1:30pm and they were coming to take Kevin to the OR. I was allowed to walk down the hallway with them towards the OR. They were kind enough to let me come inside the door, about 15 feet in. I was told at this point I could go no further and to say my goodbye. And at that, the OR team turned around to give us a private moment.... It was for sure the kiss of a lifetime, one I will never forget. As tears flowed down our faces, we said we loved each other. As I walked out of the door, I stared at him being wheeled further away... I was standing in the middle of the 6th floor hallway, my heart was racing and not knowing if he could even hear me I yelled "I LOVE YOU KEVIN!!!" He raised his hand up and yelled "I LOVE YOU".... he heard me.
Last picture of US, living with an LVAD

3:30pm my first update from the OR: Kevin's chest was open, the LVAD was turned off and he was on pulmonary bypass. His new heart was enroute .....

4:00pm his new heart was in the building...

5:30pm Melissa, the perfusionist in the OR with Kevin..whom by the way has been with Kevin in the OR before.... she came out to give me an update... Kevin's new heart was beating on its own. My friends Claire & Gina told me I must've asked her at least 25 times if she was sure that his heart was beating on its own .... her answer was yes every time. It had been nine very long months since that had happened and I can only tell you that for the next few minutes I cried in the arms of Claire & Gina. As the tears of happiness flowed I took great joy in telling both of Kevin's parents this fabulous news. After a few more phone calls, a swig of Scotch from a flask, and a happy dance in the 6th floor hallway...I ran to tell the  6th floor nurses, saw Jimmy, told him the good news, and he shared with everyone else.

7:15pm The doctor came out to tell me Kevin did wonderful, was on his way to the CSICU, and I said thank you and gave him a really BIG hug!
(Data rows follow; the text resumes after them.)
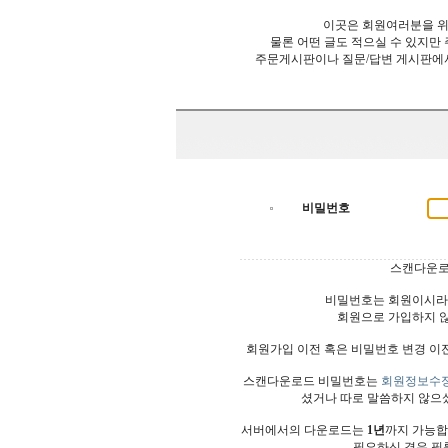
이곳은 회원여러분을 위
물론 어떤 글도 적으실 수 있지만
주문게시판이나 질문/답변 게시판에
비밀번호
스캔다운로
비밀번호는 회원이시라
회원으로 가입하지 
회원가입 이전 혹은 비밀번호 변경 이
스캔다운로드 비밀번호는
회원정보수
셨거나 따로 말씀하지 않으
서버에서의 다운로드는
1년
까지 가능합
필요하신 경우 필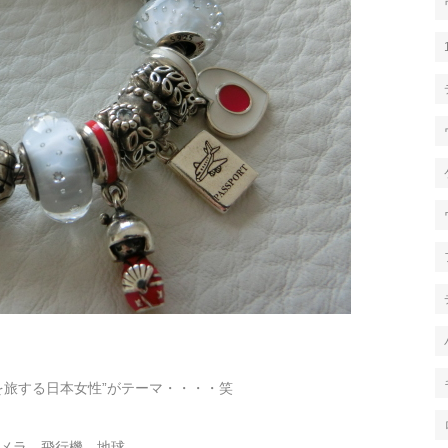
を旅する日本女性”がテーマ・・・・笑
メラ、飛行機、地球、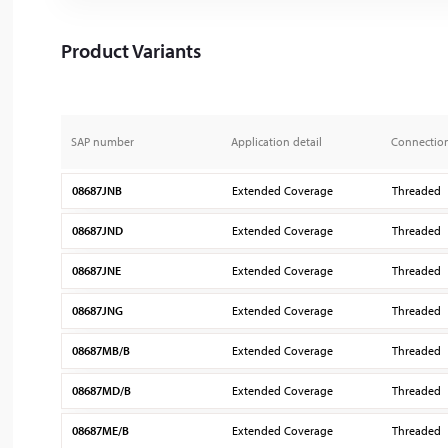
Product Variants
SAP number
Application detail
Connectio
08687JNB
Extended Coverage
Threaded
08687JND
Extended Coverage
Threaded
08687JNE
Extended Coverage
Threaded
08687JNG
Extended Coverage
Threaded
08687MB/B
Extended Coverage
Threaded
08687MD/B
Extended Coverage
Threaded
08687ME/B
Extended Coverage
Threaded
From start to finish, they were by my side.

About two hours later I saw Kevin in the CSICU, still sedated of course from surgery, and it was the first time he was without the LVAD. He had color in his face. He was doing wonderful. The surgery went really well. I walked into the waiting room to see all of my dear friends that have been on this journey with us... the ones that started this LVAD journey in the ICU waiting room back in October... how wonderful to end it with the exact same people. It was, without a doubt, a moment to remember. And from that moment on...my perspective of living with an LVAD ended.